■ EXCERPT
====

It’s ironic that programs designed to provide retirement income pay so little attention to the realization of that objective—this week, ahead of some NAPA Summit sessions on the topic—we asked readers where they think we are.

Ironically, to this day only about half of defined contribution plans currently provide an option for participants to establish a systematic series of periodic payments, much less an annuity or other in-plan retirement income option. So, where do NAPA-Net readers think things stand?

Our first question—“Where are advisors in terms of integrating a focus on Retirement Income in their service model?”—produced the following:

39% - Early phase of starting to educate plan sponsors

21% - Have implemented some Retirement Income solutions for clients

21% - Early stages to build participant guidance resources

12% - Not focusing on at all

8% - Fully integrated focus including participant guidance and solutions

We got a number of comments on this point—here’s a sampling:

I have explained the concept as well as pros and cons. None of my platforms have integrated solutions. All platforms have projected income amounts on the quarterly statements but none have gone further. I (and I expect the industry) have questions about annuities inside 401k plans. What would the M&E costs? What would be the benefit beyond income for life? Would the annuity basically be a single premium annuity? Is there a CDSC on the annuity? How is the advisor paid? Will this be a fixed or variable annuity? If variable, any ESG sub-accounts?

If this is for me I’m all over it.. maybe a polling question but my gut is most advisors are waiting and watching.

As retirement income from the qualified plan is a new concept, I am just introducing the subject to let them know what is coming. I do not want to be an early adopter which might get the client into a program that is hard to get out of when new products, with lower cost come along.

Everyone is still waiting for the government to provide direction.

Problem always comes down to portability.

We’ve been educating plan sponsors on solutions and engagement strategies, and are building out our participant engagement tools for our Financial Coaches to leverage.

Retirement income and regular payment streams are always top of mind since I work with retirees and close to retiring participants on a daily basis. I hope to see more recordkeepers provide in-plan guarantees and annuity-type payment options to help Americans better prepare financially.

Looking for Institutional retirement income options that are priced attractively and have portability.

====

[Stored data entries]

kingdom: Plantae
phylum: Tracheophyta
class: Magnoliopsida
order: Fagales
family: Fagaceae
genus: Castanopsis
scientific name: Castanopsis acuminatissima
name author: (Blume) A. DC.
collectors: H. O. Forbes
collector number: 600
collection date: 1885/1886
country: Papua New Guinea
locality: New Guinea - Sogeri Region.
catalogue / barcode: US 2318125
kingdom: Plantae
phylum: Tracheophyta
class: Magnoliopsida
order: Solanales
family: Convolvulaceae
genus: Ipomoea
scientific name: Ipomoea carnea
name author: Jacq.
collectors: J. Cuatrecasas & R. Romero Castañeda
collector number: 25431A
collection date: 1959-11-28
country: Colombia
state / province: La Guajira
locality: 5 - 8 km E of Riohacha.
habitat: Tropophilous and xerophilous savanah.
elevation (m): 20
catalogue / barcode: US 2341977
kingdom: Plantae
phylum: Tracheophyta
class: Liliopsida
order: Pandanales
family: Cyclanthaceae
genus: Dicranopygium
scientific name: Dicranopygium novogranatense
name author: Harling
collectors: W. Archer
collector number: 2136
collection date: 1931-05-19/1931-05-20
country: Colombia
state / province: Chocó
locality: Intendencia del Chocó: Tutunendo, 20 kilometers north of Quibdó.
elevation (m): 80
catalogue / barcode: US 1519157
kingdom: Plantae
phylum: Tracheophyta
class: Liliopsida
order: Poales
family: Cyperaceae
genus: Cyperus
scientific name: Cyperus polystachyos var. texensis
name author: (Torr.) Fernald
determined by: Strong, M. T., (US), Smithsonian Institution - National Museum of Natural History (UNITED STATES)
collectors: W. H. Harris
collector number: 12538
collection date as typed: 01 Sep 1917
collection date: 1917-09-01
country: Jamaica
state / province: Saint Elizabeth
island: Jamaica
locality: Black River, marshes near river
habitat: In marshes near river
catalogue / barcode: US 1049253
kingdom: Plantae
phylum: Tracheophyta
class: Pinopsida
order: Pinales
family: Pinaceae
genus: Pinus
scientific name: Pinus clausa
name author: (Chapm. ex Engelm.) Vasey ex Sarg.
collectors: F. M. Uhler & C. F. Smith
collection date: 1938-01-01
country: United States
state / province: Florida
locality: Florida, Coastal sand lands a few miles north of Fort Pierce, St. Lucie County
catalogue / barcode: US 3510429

====

■ WORK TO COMPLETE
1. According to the retirement income poll excerpt, what percentage of readers said advisors have a fully integrated focus that includes participant guidance and solutions?
2. Please write the next part of the retirement income poll excerpt, picking up after its last sentence.

■ ANSWERS TO THIS EXERCISE
1. 8%

2.
I have yet to find investment products that fill this need in a 401k format. We focus on income as part of the education process, but are lacking a specific investment solution

While some advisors may be focusing on in-plan retirement income, most are not. Even retirement plan specialists have many other things to focus on. This is typically not a top priority, unless desired by a client.

This is highly dependent on the demographic of our clients. For tech/pharma companies whose average tenure of employees is less than 7 years, the emphasis is on savings behavior and understanding how to aggregate multiple 401(k) (and/or IRA) balances for financial independence. For other clients with older demographics and longer tenure, we have implemented retirement funds with an annuity component. However, the primary objective for these funds is withstanding market down-turns when planning retirement instead of as a plan distribution option. Broadly our clients have very high plan termination risk (due to M&A or bankruptcy) to embrace annuity distribution options from the plan for participants.

So many people have an allergy to annuities that it is still a toxic subject to some.

The retirement income movement is in the phase where we all know there is a need, but do not fully understand all of the options. As sponsors get more comfortable with the options, Advisors will become increasingly more engaged.

I believe advisors are hesitant to seriously look at in-plan retirement income solutions, as the offerings historically made by providers are much more expensive than their retail equivalents with far less flexibility/fewer customizable options (read: riders).

I have found that Retirement Plan Advisors who have historically offered wealth management services have more structured retirement income solutions vs. their peers who have not focused on individual advice.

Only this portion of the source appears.